The seven state supreme court judges took less than a month to dismiss unanimously “Terri’s Law.” . . . Bush told reporters he was “disappointed, not for any political reasons, but for the moral reasons.” He said he didn’t think it had been “a full hearing.” Legal analysts disagreed. They called the ruling a categorical rebuke of what Bush had done.

In June, the medical examiner released Terri Schiavo’s autopsy, which confirmed what the judges had ruled for years based on the testimony from doctors concerning her prognosis.
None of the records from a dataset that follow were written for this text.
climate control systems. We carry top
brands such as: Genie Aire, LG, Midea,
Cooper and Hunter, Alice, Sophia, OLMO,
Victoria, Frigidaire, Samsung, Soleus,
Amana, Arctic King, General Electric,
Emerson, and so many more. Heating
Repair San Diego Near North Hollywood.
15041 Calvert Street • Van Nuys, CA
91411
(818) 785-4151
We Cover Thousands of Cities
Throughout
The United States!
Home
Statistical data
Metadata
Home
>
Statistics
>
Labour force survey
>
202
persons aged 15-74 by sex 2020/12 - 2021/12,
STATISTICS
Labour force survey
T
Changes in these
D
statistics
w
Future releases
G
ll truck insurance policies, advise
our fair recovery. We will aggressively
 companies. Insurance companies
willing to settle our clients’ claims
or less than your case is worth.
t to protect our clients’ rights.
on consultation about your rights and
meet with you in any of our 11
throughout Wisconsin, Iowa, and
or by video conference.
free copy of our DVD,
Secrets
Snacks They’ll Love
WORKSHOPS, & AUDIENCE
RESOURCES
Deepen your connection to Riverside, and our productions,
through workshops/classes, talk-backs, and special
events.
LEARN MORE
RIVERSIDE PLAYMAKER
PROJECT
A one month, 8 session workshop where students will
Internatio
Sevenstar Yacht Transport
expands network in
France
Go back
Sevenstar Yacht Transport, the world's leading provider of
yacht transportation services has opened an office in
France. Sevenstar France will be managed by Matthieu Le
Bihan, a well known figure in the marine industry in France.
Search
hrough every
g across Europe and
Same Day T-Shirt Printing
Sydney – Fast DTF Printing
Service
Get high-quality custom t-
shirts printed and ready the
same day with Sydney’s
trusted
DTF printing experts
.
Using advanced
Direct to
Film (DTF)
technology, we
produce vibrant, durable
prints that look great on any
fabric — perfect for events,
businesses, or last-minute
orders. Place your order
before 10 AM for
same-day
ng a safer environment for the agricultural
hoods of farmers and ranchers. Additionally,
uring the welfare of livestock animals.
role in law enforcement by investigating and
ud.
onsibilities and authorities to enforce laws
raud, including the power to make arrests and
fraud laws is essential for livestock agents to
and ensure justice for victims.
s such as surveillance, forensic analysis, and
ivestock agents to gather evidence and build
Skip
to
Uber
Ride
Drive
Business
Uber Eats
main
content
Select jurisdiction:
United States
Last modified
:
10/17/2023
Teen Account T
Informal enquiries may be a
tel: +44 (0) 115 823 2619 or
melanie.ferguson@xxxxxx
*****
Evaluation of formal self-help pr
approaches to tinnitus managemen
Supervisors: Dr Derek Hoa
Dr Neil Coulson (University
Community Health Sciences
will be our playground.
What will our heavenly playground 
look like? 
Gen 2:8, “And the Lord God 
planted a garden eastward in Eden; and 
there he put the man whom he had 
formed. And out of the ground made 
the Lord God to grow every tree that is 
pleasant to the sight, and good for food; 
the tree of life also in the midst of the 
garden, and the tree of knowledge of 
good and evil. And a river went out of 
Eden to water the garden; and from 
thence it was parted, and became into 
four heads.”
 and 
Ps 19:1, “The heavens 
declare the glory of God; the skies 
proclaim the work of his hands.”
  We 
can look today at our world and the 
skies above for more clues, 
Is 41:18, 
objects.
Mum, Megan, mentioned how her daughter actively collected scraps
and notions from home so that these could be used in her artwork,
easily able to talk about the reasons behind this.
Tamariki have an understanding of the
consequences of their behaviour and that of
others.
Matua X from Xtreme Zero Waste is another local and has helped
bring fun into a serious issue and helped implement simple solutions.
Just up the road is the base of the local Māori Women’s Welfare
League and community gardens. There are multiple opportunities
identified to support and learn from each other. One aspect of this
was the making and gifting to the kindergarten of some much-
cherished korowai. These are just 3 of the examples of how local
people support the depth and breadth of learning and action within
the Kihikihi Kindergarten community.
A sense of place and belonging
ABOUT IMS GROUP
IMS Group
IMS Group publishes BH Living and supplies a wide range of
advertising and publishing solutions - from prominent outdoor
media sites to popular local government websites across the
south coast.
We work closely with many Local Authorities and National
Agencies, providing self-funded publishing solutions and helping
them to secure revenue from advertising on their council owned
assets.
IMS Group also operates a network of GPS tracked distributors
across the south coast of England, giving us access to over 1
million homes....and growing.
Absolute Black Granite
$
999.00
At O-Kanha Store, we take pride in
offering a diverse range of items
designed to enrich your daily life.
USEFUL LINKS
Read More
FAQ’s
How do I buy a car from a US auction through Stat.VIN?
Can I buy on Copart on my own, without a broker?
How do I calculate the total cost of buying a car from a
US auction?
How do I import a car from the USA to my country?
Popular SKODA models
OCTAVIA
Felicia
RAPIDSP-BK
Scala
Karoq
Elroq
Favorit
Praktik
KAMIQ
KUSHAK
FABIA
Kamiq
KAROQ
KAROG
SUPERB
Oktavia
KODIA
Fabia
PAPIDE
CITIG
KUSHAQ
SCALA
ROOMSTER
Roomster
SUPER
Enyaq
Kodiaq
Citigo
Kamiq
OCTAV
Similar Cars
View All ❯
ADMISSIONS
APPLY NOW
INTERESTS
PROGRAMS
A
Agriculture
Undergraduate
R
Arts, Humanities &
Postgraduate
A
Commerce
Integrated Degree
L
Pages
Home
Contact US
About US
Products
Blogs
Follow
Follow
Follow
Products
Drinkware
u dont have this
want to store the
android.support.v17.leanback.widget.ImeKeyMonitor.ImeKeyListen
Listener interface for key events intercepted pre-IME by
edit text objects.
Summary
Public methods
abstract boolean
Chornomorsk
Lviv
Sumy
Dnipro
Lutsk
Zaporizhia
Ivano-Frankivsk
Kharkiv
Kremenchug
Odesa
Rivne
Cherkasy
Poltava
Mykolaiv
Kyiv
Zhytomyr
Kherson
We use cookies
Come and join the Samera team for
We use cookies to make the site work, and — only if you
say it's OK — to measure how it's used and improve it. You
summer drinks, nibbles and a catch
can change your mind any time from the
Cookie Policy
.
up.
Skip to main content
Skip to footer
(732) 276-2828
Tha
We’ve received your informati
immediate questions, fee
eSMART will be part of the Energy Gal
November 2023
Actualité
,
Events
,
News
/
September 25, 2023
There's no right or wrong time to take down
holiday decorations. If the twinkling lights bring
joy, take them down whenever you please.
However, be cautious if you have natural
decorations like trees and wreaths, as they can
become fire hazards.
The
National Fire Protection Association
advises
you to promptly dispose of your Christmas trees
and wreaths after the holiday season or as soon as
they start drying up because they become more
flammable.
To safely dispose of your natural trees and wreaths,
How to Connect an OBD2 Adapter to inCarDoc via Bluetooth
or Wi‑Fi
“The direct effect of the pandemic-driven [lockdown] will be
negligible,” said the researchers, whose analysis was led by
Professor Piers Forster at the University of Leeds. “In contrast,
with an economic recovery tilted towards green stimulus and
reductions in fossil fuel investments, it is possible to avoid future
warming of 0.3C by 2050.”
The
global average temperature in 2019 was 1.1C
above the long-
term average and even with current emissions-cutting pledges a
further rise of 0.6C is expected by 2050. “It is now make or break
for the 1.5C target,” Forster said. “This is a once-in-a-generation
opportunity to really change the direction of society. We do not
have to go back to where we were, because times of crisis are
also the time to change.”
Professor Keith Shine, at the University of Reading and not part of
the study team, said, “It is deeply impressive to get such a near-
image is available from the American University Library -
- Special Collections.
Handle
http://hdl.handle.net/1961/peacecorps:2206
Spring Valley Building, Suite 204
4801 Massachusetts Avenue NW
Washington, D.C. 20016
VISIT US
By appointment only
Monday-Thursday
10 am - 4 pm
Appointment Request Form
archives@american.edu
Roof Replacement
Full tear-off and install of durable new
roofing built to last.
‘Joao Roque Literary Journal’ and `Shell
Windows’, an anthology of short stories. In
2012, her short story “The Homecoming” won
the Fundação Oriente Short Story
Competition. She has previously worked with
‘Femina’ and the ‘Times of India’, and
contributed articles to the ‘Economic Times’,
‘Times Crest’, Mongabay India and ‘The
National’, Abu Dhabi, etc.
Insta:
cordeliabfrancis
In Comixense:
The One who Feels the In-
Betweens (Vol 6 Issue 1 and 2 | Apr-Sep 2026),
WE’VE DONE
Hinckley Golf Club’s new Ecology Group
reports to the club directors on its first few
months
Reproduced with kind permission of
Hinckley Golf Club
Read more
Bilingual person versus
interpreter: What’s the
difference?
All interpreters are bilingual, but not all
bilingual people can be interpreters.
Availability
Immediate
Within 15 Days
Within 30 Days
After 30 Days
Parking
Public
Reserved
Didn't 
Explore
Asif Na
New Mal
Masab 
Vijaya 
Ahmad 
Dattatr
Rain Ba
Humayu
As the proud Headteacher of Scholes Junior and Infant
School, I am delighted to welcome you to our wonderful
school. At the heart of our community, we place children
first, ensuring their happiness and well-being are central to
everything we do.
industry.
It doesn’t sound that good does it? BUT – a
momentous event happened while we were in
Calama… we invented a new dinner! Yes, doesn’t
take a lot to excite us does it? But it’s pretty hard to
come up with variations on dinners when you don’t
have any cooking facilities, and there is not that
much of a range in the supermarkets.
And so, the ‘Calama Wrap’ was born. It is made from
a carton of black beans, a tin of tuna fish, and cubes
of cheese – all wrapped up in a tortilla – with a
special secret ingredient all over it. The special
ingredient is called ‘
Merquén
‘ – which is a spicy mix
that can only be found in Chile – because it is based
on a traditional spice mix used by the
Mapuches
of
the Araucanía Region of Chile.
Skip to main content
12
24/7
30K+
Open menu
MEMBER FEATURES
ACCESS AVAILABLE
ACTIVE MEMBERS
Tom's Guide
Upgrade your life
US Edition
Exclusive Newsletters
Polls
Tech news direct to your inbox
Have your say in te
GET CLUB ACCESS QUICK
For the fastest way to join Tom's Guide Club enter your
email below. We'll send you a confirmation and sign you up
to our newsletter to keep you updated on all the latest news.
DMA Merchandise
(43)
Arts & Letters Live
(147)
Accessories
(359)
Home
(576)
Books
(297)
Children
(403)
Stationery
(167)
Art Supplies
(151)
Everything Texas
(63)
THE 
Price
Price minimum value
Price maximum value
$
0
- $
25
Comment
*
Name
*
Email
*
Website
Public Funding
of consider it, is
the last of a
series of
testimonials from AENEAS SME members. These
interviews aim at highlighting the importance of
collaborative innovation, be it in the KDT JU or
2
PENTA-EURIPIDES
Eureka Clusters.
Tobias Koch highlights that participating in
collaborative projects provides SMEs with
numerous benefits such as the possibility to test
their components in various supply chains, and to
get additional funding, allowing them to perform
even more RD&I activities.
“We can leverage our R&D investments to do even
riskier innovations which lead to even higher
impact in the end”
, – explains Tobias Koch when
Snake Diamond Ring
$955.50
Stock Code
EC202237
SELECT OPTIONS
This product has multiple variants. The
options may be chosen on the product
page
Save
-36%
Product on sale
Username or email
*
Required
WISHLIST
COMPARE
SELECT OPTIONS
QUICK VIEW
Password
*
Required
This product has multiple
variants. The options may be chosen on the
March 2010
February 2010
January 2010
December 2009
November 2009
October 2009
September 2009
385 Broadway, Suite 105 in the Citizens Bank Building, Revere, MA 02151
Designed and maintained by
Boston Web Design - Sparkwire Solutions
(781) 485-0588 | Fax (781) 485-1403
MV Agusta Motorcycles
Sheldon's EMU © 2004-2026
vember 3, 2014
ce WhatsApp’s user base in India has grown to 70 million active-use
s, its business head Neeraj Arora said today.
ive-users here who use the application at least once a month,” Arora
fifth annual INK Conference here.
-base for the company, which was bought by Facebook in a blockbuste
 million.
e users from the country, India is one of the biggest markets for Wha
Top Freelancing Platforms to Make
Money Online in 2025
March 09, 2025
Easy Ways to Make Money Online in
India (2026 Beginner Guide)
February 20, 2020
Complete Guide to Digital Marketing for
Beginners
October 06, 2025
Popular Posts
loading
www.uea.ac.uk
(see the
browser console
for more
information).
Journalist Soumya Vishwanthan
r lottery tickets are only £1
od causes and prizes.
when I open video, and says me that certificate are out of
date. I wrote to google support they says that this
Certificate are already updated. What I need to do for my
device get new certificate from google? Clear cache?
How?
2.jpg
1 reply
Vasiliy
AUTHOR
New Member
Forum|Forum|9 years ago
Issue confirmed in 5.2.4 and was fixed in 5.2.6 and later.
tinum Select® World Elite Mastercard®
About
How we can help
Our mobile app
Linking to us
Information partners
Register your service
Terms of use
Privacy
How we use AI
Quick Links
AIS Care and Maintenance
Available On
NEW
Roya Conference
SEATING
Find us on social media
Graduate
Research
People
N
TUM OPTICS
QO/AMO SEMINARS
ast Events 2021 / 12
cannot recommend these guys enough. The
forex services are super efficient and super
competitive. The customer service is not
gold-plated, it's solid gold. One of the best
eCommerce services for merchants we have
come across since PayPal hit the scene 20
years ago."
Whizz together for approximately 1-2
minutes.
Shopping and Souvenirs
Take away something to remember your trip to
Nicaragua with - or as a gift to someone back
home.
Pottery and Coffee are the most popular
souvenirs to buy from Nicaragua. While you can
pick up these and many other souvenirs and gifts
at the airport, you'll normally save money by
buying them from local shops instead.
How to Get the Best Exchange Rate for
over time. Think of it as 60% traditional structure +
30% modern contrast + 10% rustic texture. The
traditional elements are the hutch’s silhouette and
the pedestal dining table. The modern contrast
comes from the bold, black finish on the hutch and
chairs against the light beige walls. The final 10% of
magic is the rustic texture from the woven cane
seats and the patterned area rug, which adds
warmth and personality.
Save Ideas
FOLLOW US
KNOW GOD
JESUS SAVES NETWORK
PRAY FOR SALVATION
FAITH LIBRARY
Her limbs had atrophied, and her hands had clenched into claws, and her brain had started to disappear. It weighed barely more than a pound and a third, less than half the size it would have been under normal circumstances. “No remaining discernible neurons,” the autopsy said. She couldn’t see. She couldn’t feel, not even pain. Forty-one years after her birth, 15 years after her collapse, Terri Schiavo was literally a shell of who she had been.

Today, looking back, what makes Felos, the attorney for Michael Schiavo, angriest about the case is Bush’s letter to McCabe. Even after 18 months of legal wrangling, even after her death, even after the autopsy—after all that—the governor asked a prosecutor to initiate a retroactive criminal investigation of his client. It struck Felos as “odd,” “bizarre”—“personal.”

What makes him “untrustworthy,” he said, is that he fought the courts as long as he did just because he didn’t like the decisions they kept making. “I wouldn’t trust him in any type of political office,” he said.

[S]aid Connor, the Bush attorney, “I never, ever heard Jeb Bush waver in the midst of the political fallout. He was steadfast.”  That’s what bothers his critics.

This very same mindset took America into the disastrous Iraq War.  We do NOT need another Bush in the White House ever.